**Document extract**
13 October 2023

The G-Clefs as seen by a backing musician

Before I review another book about the experience of being a backing musician for a doo wop group I thought I'd repost this assessment of Michael G. Devlin's account of working with the G-Clefs of I Understand and Ka-Ding-Dong fame. I've corrected a few of my own typos - so much for my criticism of his style - but otherwise left the piece much as it was.

 
It has to be said at the outset that this is not, in the technical sense, a well written book: there are  grammatical errors or infelicities which mean you occasionally have to rewrite a sentence in your head to make sense of it - and don't get me started on the apostrophes. Was there really no one to cast an incisive eye over musician Mike Devlin's MS before it was shared with the world?

That said, this is still a compelling tale: stick with it and you will learn to filter out the blemishes, like tuning out the bacon sizzle on a 78 once the music grabs hold. And it is liberally illustrated with photographs of the group in action and posters and flyers for gigs.

**Given problem 1**
Transcribe the book review from "13 October 2023" to "much as it was.".
**Given problem 2**
Which two songs does the book review name as the G-Clefs' claims to fame?
**Given problem 3**
Condense the paragraph of the book review that begins "That said, this is still a compelling tale" into a short bulleted list.

**Provided information**
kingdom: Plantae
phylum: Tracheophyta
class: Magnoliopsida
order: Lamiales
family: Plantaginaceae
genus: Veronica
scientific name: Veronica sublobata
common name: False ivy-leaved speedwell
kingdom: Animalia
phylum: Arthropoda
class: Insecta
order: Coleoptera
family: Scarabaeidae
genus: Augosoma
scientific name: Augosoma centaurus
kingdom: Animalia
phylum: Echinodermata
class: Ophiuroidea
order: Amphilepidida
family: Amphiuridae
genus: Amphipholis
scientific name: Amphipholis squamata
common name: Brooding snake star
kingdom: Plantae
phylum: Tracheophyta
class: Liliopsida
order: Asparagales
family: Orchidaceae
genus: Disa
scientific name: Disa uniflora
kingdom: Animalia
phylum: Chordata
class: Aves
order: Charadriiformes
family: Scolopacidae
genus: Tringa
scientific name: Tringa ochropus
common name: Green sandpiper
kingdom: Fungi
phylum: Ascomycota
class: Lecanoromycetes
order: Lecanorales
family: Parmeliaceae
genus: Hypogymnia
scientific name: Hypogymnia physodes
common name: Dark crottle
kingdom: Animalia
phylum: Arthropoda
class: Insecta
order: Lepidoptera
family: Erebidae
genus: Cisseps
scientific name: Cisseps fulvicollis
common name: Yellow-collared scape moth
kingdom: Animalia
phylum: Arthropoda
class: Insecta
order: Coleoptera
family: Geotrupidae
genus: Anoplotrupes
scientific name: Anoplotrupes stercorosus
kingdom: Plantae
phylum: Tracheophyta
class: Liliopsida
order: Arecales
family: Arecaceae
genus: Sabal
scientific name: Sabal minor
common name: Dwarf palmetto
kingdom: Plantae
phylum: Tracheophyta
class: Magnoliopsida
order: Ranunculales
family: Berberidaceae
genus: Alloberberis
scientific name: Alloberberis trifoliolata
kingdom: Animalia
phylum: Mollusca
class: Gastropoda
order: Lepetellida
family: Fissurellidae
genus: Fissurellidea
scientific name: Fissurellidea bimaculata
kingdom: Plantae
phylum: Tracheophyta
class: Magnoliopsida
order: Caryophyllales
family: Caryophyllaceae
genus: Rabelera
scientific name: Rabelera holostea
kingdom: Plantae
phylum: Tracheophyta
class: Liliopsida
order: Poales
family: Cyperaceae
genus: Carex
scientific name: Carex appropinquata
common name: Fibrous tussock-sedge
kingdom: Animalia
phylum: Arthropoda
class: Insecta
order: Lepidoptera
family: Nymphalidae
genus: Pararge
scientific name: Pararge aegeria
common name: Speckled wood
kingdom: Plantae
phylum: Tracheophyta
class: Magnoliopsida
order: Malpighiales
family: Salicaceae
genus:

**Complete output 1**
13 October 2023

The G-Clefs as seen by a backing musician

Before I review another book about the experience of being a backing musician for a doo wop group I thought I'd repost this assessment of Michael G. Devlin's account of working with the G-Clefs of I Understand and Ka-Ding-Dong fame. I've corrected a few of my own typos - so much for my criticism of his style - but otherwise left the piece much as it was.

**Complete output 2**
"I Understand" and "Ka-Ding-Dong."

**Complete output 3**
- The story is still compelling.
- Readers who persist learn to filter out the writing flaws, as with surface noise on a 78 record.
- The book has many photographs of the group performing, plus gig posters and flyers.